#### Available data ####

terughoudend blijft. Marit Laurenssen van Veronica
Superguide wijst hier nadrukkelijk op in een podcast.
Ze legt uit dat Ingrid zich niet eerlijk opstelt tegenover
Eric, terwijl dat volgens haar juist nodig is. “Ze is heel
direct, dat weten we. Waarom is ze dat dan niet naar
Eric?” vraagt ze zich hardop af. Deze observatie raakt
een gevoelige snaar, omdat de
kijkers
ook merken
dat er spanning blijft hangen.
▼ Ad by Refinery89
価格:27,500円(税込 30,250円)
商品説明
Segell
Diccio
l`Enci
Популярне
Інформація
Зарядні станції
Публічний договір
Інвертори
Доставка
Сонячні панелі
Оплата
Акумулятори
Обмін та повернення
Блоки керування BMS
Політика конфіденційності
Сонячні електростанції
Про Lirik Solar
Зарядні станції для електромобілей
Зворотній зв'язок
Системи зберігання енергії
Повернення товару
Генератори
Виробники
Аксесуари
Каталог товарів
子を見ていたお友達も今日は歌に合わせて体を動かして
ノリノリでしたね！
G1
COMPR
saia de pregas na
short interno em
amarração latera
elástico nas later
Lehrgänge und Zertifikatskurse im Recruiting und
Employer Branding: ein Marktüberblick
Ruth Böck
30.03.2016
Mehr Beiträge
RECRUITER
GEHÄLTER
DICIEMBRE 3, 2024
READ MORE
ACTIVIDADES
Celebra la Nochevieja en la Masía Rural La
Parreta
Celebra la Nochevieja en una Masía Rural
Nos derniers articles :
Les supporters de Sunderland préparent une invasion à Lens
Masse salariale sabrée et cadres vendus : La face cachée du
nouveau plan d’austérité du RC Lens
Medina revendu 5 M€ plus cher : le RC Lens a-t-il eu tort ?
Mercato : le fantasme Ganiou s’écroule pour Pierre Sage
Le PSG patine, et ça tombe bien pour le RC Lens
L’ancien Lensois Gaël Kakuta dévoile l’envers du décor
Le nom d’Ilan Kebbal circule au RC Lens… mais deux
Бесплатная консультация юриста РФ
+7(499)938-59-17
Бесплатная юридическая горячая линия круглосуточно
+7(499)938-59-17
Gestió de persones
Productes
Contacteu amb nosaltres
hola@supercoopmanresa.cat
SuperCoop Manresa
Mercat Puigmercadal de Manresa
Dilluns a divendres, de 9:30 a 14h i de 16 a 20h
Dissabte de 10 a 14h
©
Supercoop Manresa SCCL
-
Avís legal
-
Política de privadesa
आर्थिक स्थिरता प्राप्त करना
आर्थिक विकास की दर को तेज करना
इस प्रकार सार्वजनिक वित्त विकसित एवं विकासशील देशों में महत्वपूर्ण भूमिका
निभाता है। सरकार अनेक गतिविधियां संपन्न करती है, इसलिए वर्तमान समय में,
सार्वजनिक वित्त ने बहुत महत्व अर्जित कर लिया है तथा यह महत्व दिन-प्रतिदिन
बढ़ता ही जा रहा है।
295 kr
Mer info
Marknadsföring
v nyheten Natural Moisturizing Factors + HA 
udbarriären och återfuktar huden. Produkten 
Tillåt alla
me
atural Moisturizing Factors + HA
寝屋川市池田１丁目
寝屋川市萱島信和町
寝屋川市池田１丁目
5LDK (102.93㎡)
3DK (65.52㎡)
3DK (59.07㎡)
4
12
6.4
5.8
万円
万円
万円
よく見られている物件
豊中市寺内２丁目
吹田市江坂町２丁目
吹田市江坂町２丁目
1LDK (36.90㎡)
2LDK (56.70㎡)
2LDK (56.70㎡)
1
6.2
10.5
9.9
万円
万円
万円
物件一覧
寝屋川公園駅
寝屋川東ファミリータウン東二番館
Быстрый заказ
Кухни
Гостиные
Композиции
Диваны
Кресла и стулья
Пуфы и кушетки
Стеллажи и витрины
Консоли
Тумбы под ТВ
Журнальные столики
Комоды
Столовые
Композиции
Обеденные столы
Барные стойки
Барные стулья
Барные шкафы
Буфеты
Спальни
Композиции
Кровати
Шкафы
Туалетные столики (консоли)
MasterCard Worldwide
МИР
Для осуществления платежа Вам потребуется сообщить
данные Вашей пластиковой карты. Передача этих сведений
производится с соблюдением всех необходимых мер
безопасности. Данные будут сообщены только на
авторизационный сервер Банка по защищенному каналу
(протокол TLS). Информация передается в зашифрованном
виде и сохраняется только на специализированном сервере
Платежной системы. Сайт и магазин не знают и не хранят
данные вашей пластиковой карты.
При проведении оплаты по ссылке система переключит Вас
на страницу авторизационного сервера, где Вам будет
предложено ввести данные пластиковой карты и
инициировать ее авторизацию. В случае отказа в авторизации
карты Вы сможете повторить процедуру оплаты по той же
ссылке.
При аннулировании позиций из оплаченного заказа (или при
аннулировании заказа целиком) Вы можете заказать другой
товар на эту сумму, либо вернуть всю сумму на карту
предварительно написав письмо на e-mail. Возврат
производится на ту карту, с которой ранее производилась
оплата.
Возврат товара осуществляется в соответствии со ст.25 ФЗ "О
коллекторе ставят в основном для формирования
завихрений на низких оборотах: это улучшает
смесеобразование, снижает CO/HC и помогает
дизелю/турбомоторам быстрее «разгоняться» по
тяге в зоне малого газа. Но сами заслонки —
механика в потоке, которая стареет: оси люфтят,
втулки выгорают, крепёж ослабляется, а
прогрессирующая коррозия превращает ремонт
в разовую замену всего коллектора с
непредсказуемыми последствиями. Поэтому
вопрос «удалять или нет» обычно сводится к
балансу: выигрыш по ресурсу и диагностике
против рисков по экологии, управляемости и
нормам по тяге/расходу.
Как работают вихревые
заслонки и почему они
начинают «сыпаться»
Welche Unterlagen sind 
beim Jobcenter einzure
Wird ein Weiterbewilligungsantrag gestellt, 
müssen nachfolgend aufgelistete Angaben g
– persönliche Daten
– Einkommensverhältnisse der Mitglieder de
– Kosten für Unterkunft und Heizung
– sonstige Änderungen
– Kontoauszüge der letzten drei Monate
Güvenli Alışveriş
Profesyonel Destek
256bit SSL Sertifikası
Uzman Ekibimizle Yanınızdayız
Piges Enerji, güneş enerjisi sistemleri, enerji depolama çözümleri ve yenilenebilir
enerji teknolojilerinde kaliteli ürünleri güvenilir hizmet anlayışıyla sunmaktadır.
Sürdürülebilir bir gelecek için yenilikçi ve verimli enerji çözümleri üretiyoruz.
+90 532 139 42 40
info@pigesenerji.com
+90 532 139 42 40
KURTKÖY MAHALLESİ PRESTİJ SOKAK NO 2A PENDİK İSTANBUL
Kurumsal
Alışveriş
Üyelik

####

What to work on:
Could you repeat all of these lines word for word, from the first to the last, without changing any of them?

Result:
terughoudend blijft. Marit Laurenssen van Veronica
Superguide wijst hier nadrukkelijk op in een podcast.
Ze legt uit dat Ingrid zich niet eerlijk opstelt tegenover
Eric, terwijl dat volgens haar juist nodig is. “Ze is heel
direct, dat weten we. Waarom is ze dat dan niet naar
Eric?” vraagt ze zich hardop af. Deze observatie raakt
een gevoelige snaar, omdat de
kijkers
ook merken
dat er spanning blijft hangen.
▼ Ad by Refinery89
価格:27,500円(税込 30,250円)
商品説明
Segell
Diccio
l`Enci
Популярне
Інформація
Зарядні станції
Публічний договір
Інвертори
Доставка
Сонячні панелі
Оплата
Акумулятори
Обмін та повернення
Блоки керування BMS
Політика конфіденційності
Сонячні електростанції
Про Lirik Solar
Зарядні станції для електромобілей
Зворотній зв'язок
Системи зберігання енергії
Повернення товару
Генератори
Виробники
Аксесуари
Каталог товарів
子を見ていたお友達も今日は歌に合わせて体を動かして
ノリノリでしたね！
G1
COMPR
saia de pregas na
short interno em
amarração latera
elástico nas later
Lehrgänge und Zertifikatskurse im Recruiting und
Employer Branding: ein Marktüberblick
Ruth Böck
30.03.2016
Mehr Beiträge
RECRUITER
GEHÄLTER
DICIEMBRE 3, 2024
READ MORE
ACTIVIDADES
Celebra la Nochevieja en la Masía Rural La
Parreta
Celebra la Nochevieja en una Masía Rural
Nos derniers articles :
Les supporters de Sunderland préparent une invasion à Lens
Masse salariale sabrée et cadres vendus : La face cachée du
nouveau plan d’austérité du RC Lens
Medina revendu 5 M€ plus cher : le RC Lens a-t-il eu tort ?
Mercato : le fantasme Ganiou s’écroule pour Pierre Sage
Le PSG patine, et ça tombe bien pour le RC Lens
L’ancien Lensois Gaël Kakuta dévoile l’envers du décor
Le nom d’Ilan Kebbal circule au RC Lens… mais deux
Бесплатная консультация юриста РФ
+7(499)938-59-17
Бесплатная юридическая горячая линия круглосуточно
+7(499)938-59-17
Gestió de persones
Productes
Contacteu amb nosaltres
hola@supercoopmanresa.cat
SuperCoop Manresa
Mercat Puigmercadal de Manresa
Dilluns a divendres, de 9:30 a 14h i de 16 a 20h
Dissabte de 10 a 14h
©
Supercoop Manresa SCCL
-
Avís legal
-
Política de privadesa
आर्थिक स्थिरता प्राप्त करना
आर्थिक विकास की दर को तेज करना
इस प्रकार सार्वजनिक वित्त विकसित एवं विकासशील देशों में महत्वपूर्ण भूमिका
निभाता है। सरकार अनेक गतिविधियां संपन्न करती है, इसलिए वर्तमान समय में,
सार्वजनिक वित्त ने बहुत महत्व अर्जित कर लिया है तथा यह महत्व दिन-प्रतिदिन
बढ़ता ही जा रहा है।
295 kr
Mer info
Marknadsföring
v nyheten Natural Moisturizing Factors + HA 
udbarriären och återfuktar huden. Produkten 
Tillåt alla
me
atural Moisturizing Factors + HA
寝屋川市池田１丁目
寝屋川市萱島信和町
寝屋川市池田１丁目
5LDK (102.93㎡)
3DK (65.52㎡)
3DK (59.07㎡)
4
12
6.4
5.8
万円
万円
万円
よく見られている物件
豊中市寺内２丁目
吹田市江坂町２丁目
吹田市江坂町２丁目
1LDK (36.90㎡)
2LDK (56.70㎡)
2LDK (56.70㎡)
1
6.2
10.5
9.9
万円
万円
万円
物件一覧
寝屋川公園駅
寝屋川東ファミリータウン東二番館
Быстрый заказ
Кухни
Гостиные
Композиции
Диваны
Кресла и стулья
Пуфы и кушетки
Стеллажи и витрины
Консоли
Тумбы под ТВ
Журнальные столики
Комоды
Столовые
Композиции
Обеденные столы
Барные стойки
Барные стулья
Барные шкафы
Буфеты
Спальни
Композиции
Кровати
Шкафы
Туалетные столики (консоли)
MasterCard Worldwide
МИР
Для осуществления платежа Вам потребуется сообщить
данные Вашей пластиковой карты. Передача этих сведений
производится с соблюдением всех необходимых мер
безопасности. Данные будут сообщены только на
авторизационный сервер Банка по защищенному каналу
(протокол TLS). Информация передается в зашифрованном
виде и сохраняется только на специализированном сервере
Платежной системы. Сайт и магазин не знают и не хранят
данные вашей пластиковой карты.
При проведении оплаты по ссылке система переключит Вас
на страницу авторизационного сервера, где Вам будет
предложено ввести данные пластиковой карты и
инициировать ее авторизацию. В случае отказа в авторизации
карты Вы сможете повторить процедуру оплаты по той же
ссылке.
При аннулировании позиций из оплаченного заказа (или при
аннулировании заказа целиком) Вы можете заказать другой
товар на эту сумму, либо вернуть всю сумму на карту
предварительно написав письмо на e-mail. Возврат
производится на ту карту, с которой ранее производилась
оплата.
Возврат товара осуществляется в соответствии со ст.25 ФЗ "О
коллекторе ставят в основном для формирования
завихрений на низких оборотах: это улучшает
смесеобразование, снижает CO/HC и помогает
дизелю/турбомоторам быстрее «разгоняться» по
тяге в зоне малого газа. Но сами заслонки —
механика в потоке, которая стареет: оси люфтят,
втулки выгорают, крепёж ослабляется, а
прогрессирующая коррозия превращает ремонт
в разовую замену всего коллектора с
непредсказуемыми последствиями. Поэтому
вопрос «удалять или нет» обычно сводится к
балансу: выигрыш по ресурсу и диагностике
против рисков по экологии, управляемости и
нормам по тяге/расходу.
Как работают вихревые
заслонки и почему они
начинают «сыпаться»
Welche Unterlagen sind 
beim Jobcenter einzure
Wird ein Weiterbewilligungsantrag gestellt, 
müssen nachfolgend aufgelistete Angaben g
– persönliche Daten
– Einkommensverhältnisse der Mitglieder de
– Kosten für Unterkunft und Heizung
– sonstige Änderungen
– Kontoauszüge der letzten drei Monate
Güvenli Alışveriş
Profesyonel Destek
256bit SSL Sertifikası
Uzman Ekibimizle Yanınızdayız
Piges Enerji, güneş enerjisi sistemleri, enerji depolama çözümleri ve yenilenebilir
enerji teknolojilerinde kaliteli ürünleri güvenilir hizmet anlayışıyla sunmaktadır.
Sürdürülebilir bir gelecek için yenilikçi ve verimli enerji çözümleri üretiyoruz.
+90 532 139 42 40
info@pigesenerji.com
+90 532 139 42 40
KURTKÖY MAHALLESİ PRESTİJ SOKAK NO 2A PENDİK İSTANBUL
Kurumsal
Alışveriş
Üyelik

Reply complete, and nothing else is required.